- Georgia's early-voter turnout is accelerating in the high-profile Senate runoff race between Democratic Sen. Raphael Warnock and Trump-backed Republican Herschel Walker.
- Georgia tallied more than 300,000 ballots cast in person in one day, easily topping the state's previous single-day early voting record of about 233,000 votes cast, a state elections official said.
- Warnock is looking to defend his seat in the purple state, which President Joe Biden narrowly won over former President Donald Trump in the last presidential election.
Georgia's early-voter turnout is accelerating in the high-profile Senate runoff race between Democratic Sen. Raphael Warnock and Trump-backed Republican Herschel Walker — even after voters already crushed the state's in-person record for early voting the previous day.
"We are on a faster pace today than we were yesterday," Gabriel Sterling, chief operating officer for the Georgia Secretary of State, said in a tweet Tuesday.
"As of noon, we've had 118,130 Georgians cast an early vote today," Sterling tweeted, adding, "Don't know if it will stay that rapid."
On Monday, Georgia tallied more than 300,000 ballots cast in person, easily topping the state's previous one-day early voting record of about 233,000 votes cast, Sterling declared Monday night.
Monday's haul brought the Peach State's total turnout to nearly 504,000 votes, or 7.2% turnout from Georgia's 7 million active voters, according to data from the Secretary of State's Office.
The data show that more than 48% of early voters are white and about 38% are Black, and that Black voters are showing up to vote early at a higher turnout rate. The early voter turnout also appears to skew female, 55% to 44%, according to the state elections office.

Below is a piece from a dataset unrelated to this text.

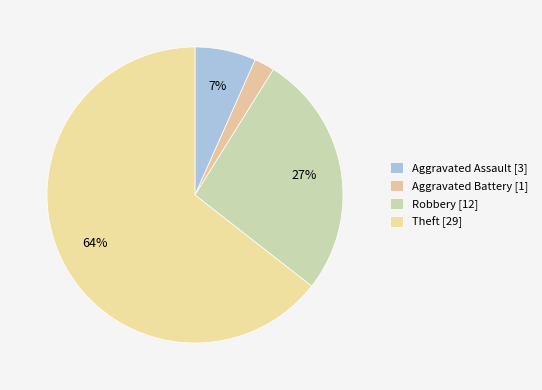

Count the number of slices in the pie.

4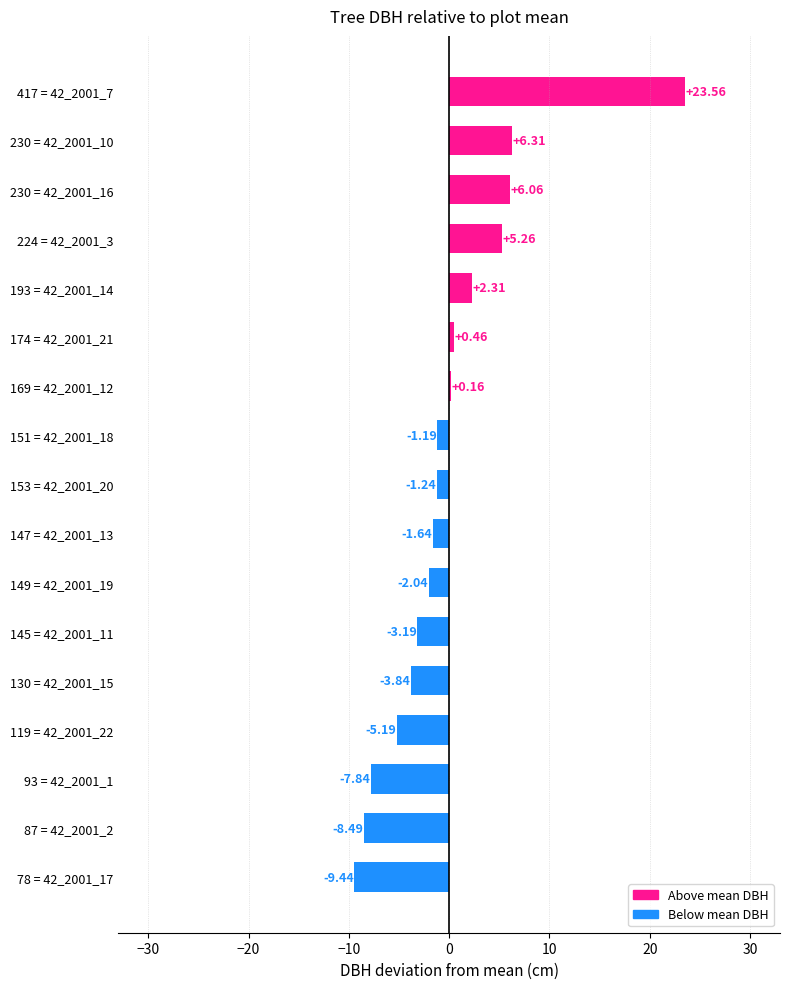

Which has a higher value, 230 = 42_2001_16 or 147 = 42_2001_13?

230 = 42_2001_16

That data, which was last updated early Tuesday morning, had yet to include the latest voting numbers from Sterling's tweet.
The Dec. 6 runoff in Georgia was scheduled after neither Warnock nor Walker won more than 50% of the vote in the November general election. The election between the incumbent Democrat, who won his seat just one year earlier in another tight runoff election, and his GOP rival was one of the most competitive and expensive fights of the midterms.
Democrats have already locked up majority control of the Senate, meaning the outcome in Georgia will not sway the balance of power in the next Congress. Even if Walker wins, the chamber will be split 50-50, giving Democratic Vice President Kamala Harris the tie-breaking vote. But the race could have a major impact in 2024, where Senate Democrats are once again seen to be facing a tough electoral map.
Voters in Georgia showed up to polling places to cast their ballots Saturday, after the Warnock campaign won a state lawsuit to allow early voting that weekend. More than 157,000 votes were cast Saturday and Sunday, according to the state's data.
Warnock urged his supporters to head to the polls over the weekend as he looks to defend his seat in the purple state, which President Joe Biden narrowly won over former President Donald Trump in the 2020 election. Warnock and Democratic Sen. Jon Ossoff won both of Georgia's runoffs in that election cycle, delivering Democrats a narrow Senate majority that helped pass numerous pieces of Biden's legislative agenda.
Polls have showed Warnock and Walker neck-and-neck before and after the Nov. 8 general election. Walker, a former football star, has been backed by Trump and boosted by a cadre of top Republicans who have defended him through a series of personal scandals.
Warnock heads toward the runoff with a significant campaign cash advantage: $29 million cash on hand to Walker's $9.8 million, recent Federal Election Commission filings showed.